Le Centre formule une feuille de route pragmatique, hiérarchisée dans le temps. Parmi les mesures urgentes (0–6 mois) figurent la publication immédiate de l’étude gouvernementale réalisée en 2018 (sur laquelle s’est appuyée la décision) et l’expérimentation d’un « paquet » d’allégement hivernal, notamment le report des heures d’entrée scolaire et administrative à 09:00 entre novembre et février, pour atténuer les risques liés aux matinées sombres.

À moyen terme (6–18 mois), il préconise de mandater une instance indépendante (par exemple le Conseil économique, social et environnemental) pour conduire une analyse coûts-bénéfices exhaustive, en mobilisant des méthodologies quasi-expérimentales.

Sur le long terme, la mise en place d’un observatoire national et la publication régulière d’évaluations périodiques figurent parmi les priorités avancées.

Une consultation publique élargie

La note pointe une tension politique réelle ; les secteurs exportateurs et les acteurs économiques proches de l’Europe défendent la continuité GMT+1 ; des associations de parents, des syndicats d’enseignants, des organisations de santé et des ONG territoriales alertent sur les coûts sociaux. Le choix final est donc intrinsèquement politique, il engage des arbitrages entre intérêts sectoriels concentrés et coûts diffus touchant la population. Les auteurs insistent sur la nécessité d’une consultation publique élargie, fondée sur des données et non sur des impressions subjectives.

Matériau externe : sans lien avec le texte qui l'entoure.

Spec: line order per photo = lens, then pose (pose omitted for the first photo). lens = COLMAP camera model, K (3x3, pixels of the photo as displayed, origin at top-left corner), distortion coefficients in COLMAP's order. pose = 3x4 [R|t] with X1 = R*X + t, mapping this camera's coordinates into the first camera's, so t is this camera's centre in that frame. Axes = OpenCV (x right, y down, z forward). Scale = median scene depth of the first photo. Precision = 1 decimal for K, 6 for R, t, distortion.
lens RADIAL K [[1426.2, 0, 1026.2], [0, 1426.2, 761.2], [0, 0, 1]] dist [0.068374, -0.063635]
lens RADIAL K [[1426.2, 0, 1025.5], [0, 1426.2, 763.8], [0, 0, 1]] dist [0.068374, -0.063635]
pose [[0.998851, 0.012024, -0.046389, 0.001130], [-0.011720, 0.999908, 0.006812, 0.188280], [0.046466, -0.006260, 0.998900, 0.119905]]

Huit ans après l’adoption du régime GMT+1, l’essentiel du débat au Maroc devrait donc désormais porter moins sur des slogans que sur la qualité des preuves et la capacité des institutions à mesurer les effets réels. La note du Centre fournit un cadre analytique utile. Elle ne prétend pas trancher à la place des décideurs, mais elle exige que la souveraineté temporelle soit exercée à partir d’une évaluation transparente, d’un diagnostic complet des risques et d’un plan d’atténuation opérationnel.